Hands Like Houses are one of Rise Records’ most recent success stories, with second album ‘Unimagine’ hitting the top 40 in the US charts and 6 on the US indie charts. And although the UK is a little behind the curve, this EP, which sees the band change up five of the songs off ‘Unimagine’, and the associated UK tour in October, gives them another chance to win more friends in ol’ Blighty.
However, while Hands Like Houses should be applauded for not taking the easy way out when it comes to reinterpreting their songs – there are no lazy remixes or gentle acoustic versions here –‘Reimagine’ also suffers from the same problem as its parent album, being horribly sanitised and slickly overproduced. If I was synesthetic it would taste of liquid silver, all glistening and alluring yet ultimately unfulfilling. There’s little edge or personality to ‘Reimagine’, and even though some of the songs benefit from the reworking, you’re still left with an ultimately empty feeling.
Opener ‘Recollect (Shapeshifters)’ is now a funkified Incubus-style blast, rather than the more prosaic straight-up rock of the original, and for the most part is better for it, while both ‘Revive (Introduced Species)’ and ‘Rediscover (No Parallels)’ – the two best tracks on offer – are stripped back and percussion-heavy.
Finally, the five-track EP is rounded off with ‘Release (A Tale of Outer Suburbia)’, which is considerably more haunting than the bombastic original, and ‘Reflect (Developments)’, which sadly sounds like a ballad on a boyband record.

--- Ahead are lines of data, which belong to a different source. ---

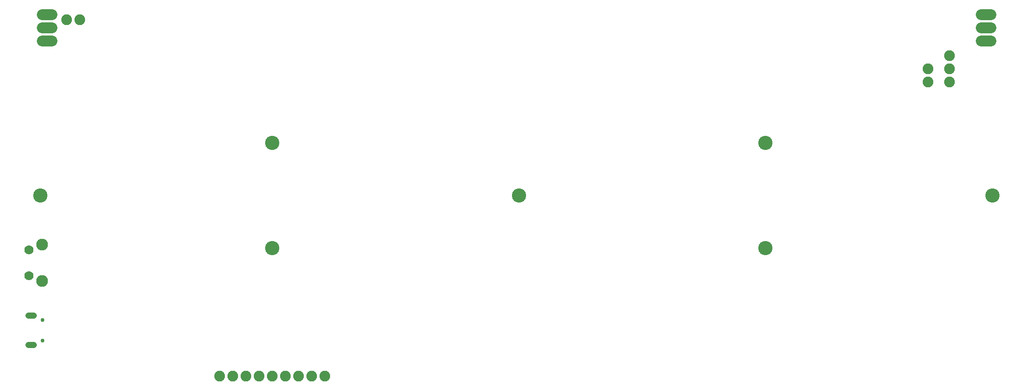
<source format=gbs>
G75*
%MOIN*%
%OFA0B0*%
%FSLAX25Y25*%
%IPPOS*%
%LPD*%
%AMOC8*
5,1,8,0,0,1.08239X$1,22.5*
%
%ADD10C,0.10800*%
%ADD11C,0.02965*%
%ADD12C,0.04800*%
%ADD13C,0.08200*%
%ADD14C,0.09000*%
%ADD15C,0.07000*%
%ADD16C,0.08200*%
D10*
X0258502Y0126600D03*
X0258502Y0206600D03*
X0082252Y0166600D03*
X0446002Y0166600D03*
X0633502Y0126600D03*
X0633502Y0206600D03*
X0806252Y0166600D03*
D11*
X0083763Y0071974D03*
X0083763Y0056226D03*
D12*
X0077102Y0052978D02*
X0073102Y0052978D01*
X0073102Y0075222D02*
X0077102Y0075222D01*
D13*
X0218502Y0029100D03*
X0228502Y0029100D03*
X0238502Y0029100D03*
X0248502Y0029100D03*
X0258502Y0029100D03*
X0268502Y0029100D03*
X0278502Y0029100D03*
X0288502Y0029100D03*
X0298502Y0029100D03*
X0757252Y0252850D03*
X0757252Y0262850D03*
X0773502Y0262850D03*
X0773502Y0252850D03*
X0773502Y0272850D03*
X0112252Y0300350D03*
X0102252Y0300350D03*
D14*
X0083344Y0129130D03*
X0083344Y0101570D03*
D15*
X0073502Y0105507D03*
X0073502Y0125193D03*
D16*
X0083552Y0284100D02*
X0090952Y0284100D01*
X0090952Y0294100D02*
X0083552Y0294100D01*
X0083552Y0304100D02*
X0090952Y0304100D01*
X0797302Y0304100D02*
X0804702Y0304100D01*
X0804702Y0294100D02*
X0797302Y0294100D01*
X0797302Y0284100D02*
X0804702Y0284100D01*
M02*

</source>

Ultimately, what you’re left with is something that sounds great but is bland and uninspiring; we’re talking commoditised rock with mass market appeal. When I think of post-hardcore bands, I think of bands that would leave it all on stage (or in the studio); of bands like Thursday, or more latterly La Dispute, who brim with passion and intensity. With Hands Like Houses this crucial ingredient has been replaced with a glitzy veneer. And it’s not for me.
‘Reimagine’ EP by Hands Like Houses is out now on Rise Records.